A $10 million donation from philanthropist D. Suzi Osher, the largest-ever monetary gift to the University of Southern Maine, moves forward the long-held dream of a first-class home for the USM School of Music on its Portland campus.

“It moves it from the realm of ‘I think we can do this’ to ‘I know we can do this,’ and that has been a 30-year process,” said USM President Glenn Cummings, who has championed the school of music’s need for a new building since he arrived on campus in 2014. “We’ve had lots of fans of our music program over the years and they needed a vision that was workable and exciting, and now we have it.”

The Osher gift, announced at a media briefing Tuesday, follows a $5 million gift in June from the Crewe Foundation. Ainsley Wallace, USM Foundation president, said she hopes philanthropy pays for “half or more” of the total cost of the building, estimated at between $38 million and $42 million, to be located near Bedford Street and Deering Avenue on the Portland campus. Cummings said, “we are probably a few million dollars short of where we want to be, but we are very close.”

The next step will be seeking permission from University of Maine System trustees in October to spend a few million dollars of the money already raised to prepare specific design documents that will allow the university to “get us ready for a biddable project,” Wallace said. Trustees previously approved spending $1 million for early conceptual and schematic designs.

“The earliest we anticipate breaking ground for construction would be 2023, and that is all dependent on the ongoing support of the trustees” and the city of the Portland, Wallace said.

Suzi Osher gave the gift in honor of her late husband, Dr. Alfred Osher, and the music school will be named in honor of both of them, Cummings said.


“Suzi’s philanthropy is overwhelming,” he said. “She loves students, she loves music and she loves and supports education. We are very blessed that she is helping make this dream come true.”

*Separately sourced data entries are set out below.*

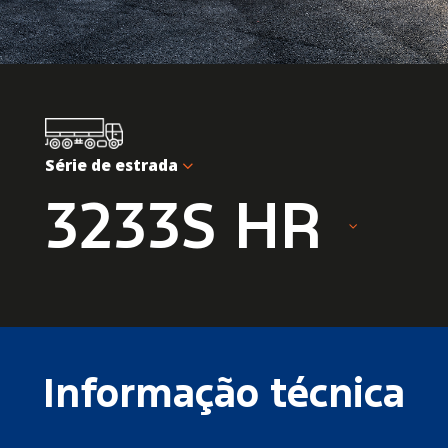
Série de estrada
3233S HR
Informação técnica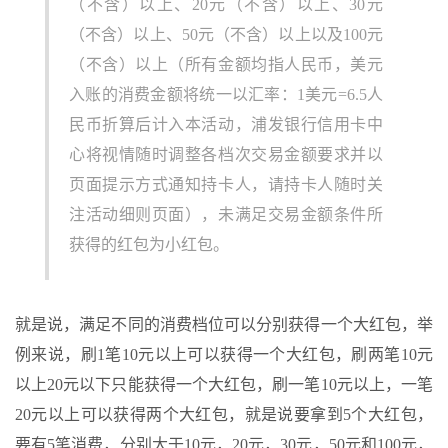
（不含）以上、20元（不含）以上、30元
（不含）以上、50元（不含）以上以及100元
（不含）以上（所有金额均指人民币，美元
入账的消费金额将统一以汇率：1美元=6.5人
民币折算后计入本活动，浦发银行信用卡中
心将视情随时调整各档次交易金额要求并以
页面提示方式通知持卡人，请持卡人随时关
注活动细则页面），未满足交易金额条件所
获得的红包为小红包。
就是说，满足不同的消费档位可以分别获得一个大红包，举
例来说，刷1笔10元以上可以获得一个大红包，刷两笔10元
以上20元以下只能获得一个大红包，刷一笔10元以上，一笔
20元以上可以获得两个大红包，就是说要拿到5个大红包，
要有5笔消费，分别大于10元，20元，30元，50元和100元，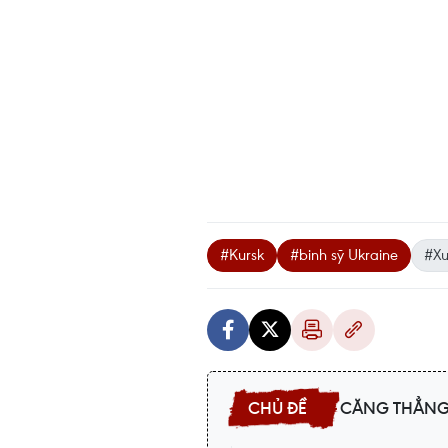
#Kursk
#binh sỹ Ukraine
#Xu
CĂNG THẲNG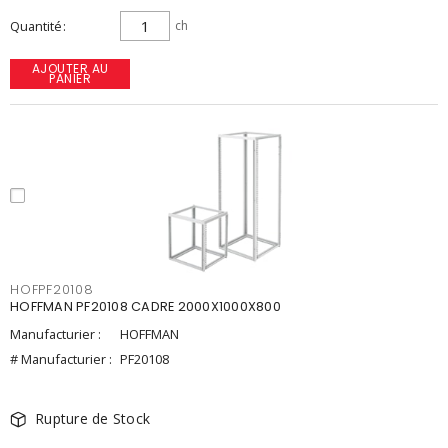
Quantité
ch
AJOUTER AU
PANIER
HOFPF20108
HOFFMAN PF20108 CADRE 2000X1000X800
Manufacturier :
HOFFMAN
# Manufacturier :
PF20108
Rupture de Stock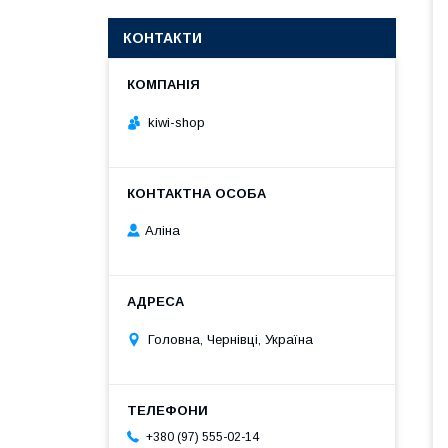
КОНТАКТИ
kiwi-shop
Аліна
Головна, Чернівці, Україна
+380 (97) 555-02-14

In a statement, Osher said that music is a passion, and she was honored to support the school of music. “I know my late husband Alfred would be proud to have his name attached to such an outstanding program at the University,” she said.

As envisioned, the single-story building will have a performance hall with about 200 seats, flexible classroom and rehearsal spaces, sound-proof studios, as well as a visual arts gallery and the Kate Cheney Chappell Center for Book Arts. Corthell Hall on the Gorham campus, the longtime home for the school of music, will continue to be used for first- and second-year music students, and USM is exploring other uses.

“The arts are not leaving Gorham,” Wallace said. “Corthell is a great building for student seminars, and dance is our fastest-growing minor. There is talk that dance could take up more space there, and there will be more space for the visual arts, as well,” she said. “Corthell is a very well-used building, but not well-used for music.”

The USM theater department will continue to present many of its productions in Russell Hall in Gorham, she added.

Alan Kaschub, director of the school of music, called the Osher gift “a game-changer for USM” because it gives the university the chance to build a music building from scratch, with education and performance as top priorities. He noted that USM music school graduates have won Grammy Awards and sung on the world’s finest stages. In addition, USM music graduates teach choral and band across the state and across the country.


“It will be a facility that is worthy of the individual students we have and the amazing faculty we have,” he said. “To me, the exciting part about it is that it has been such a long time coming. Everyone has been talking about this forever.”

Among USM music school school graduates are sopranos Ashley Emerson and Megan Marino, who have sung at the Metropolitan Opera and across the world. French horn player Andrew Pelletier has won a Grammy Award.

Kaschub has said the school of music, which has about 150 students and offers 14 degree and certificate programs, could nearly double its enrollment by moving most of its programming to Portland.

Cummings said the new building will reward the school’s reputation for excellence while also opening up audiences in Portland.

“It will allow artists to integrate deeply and meaningfully into the arts community of Portland, which is extremely rich,” he said. “Corthell has its strengths and weaknesses, and one of its weaknesses was location. This new location in Portland allows people to access our arts programming and our music programming in a much deeper and more meaningful way.”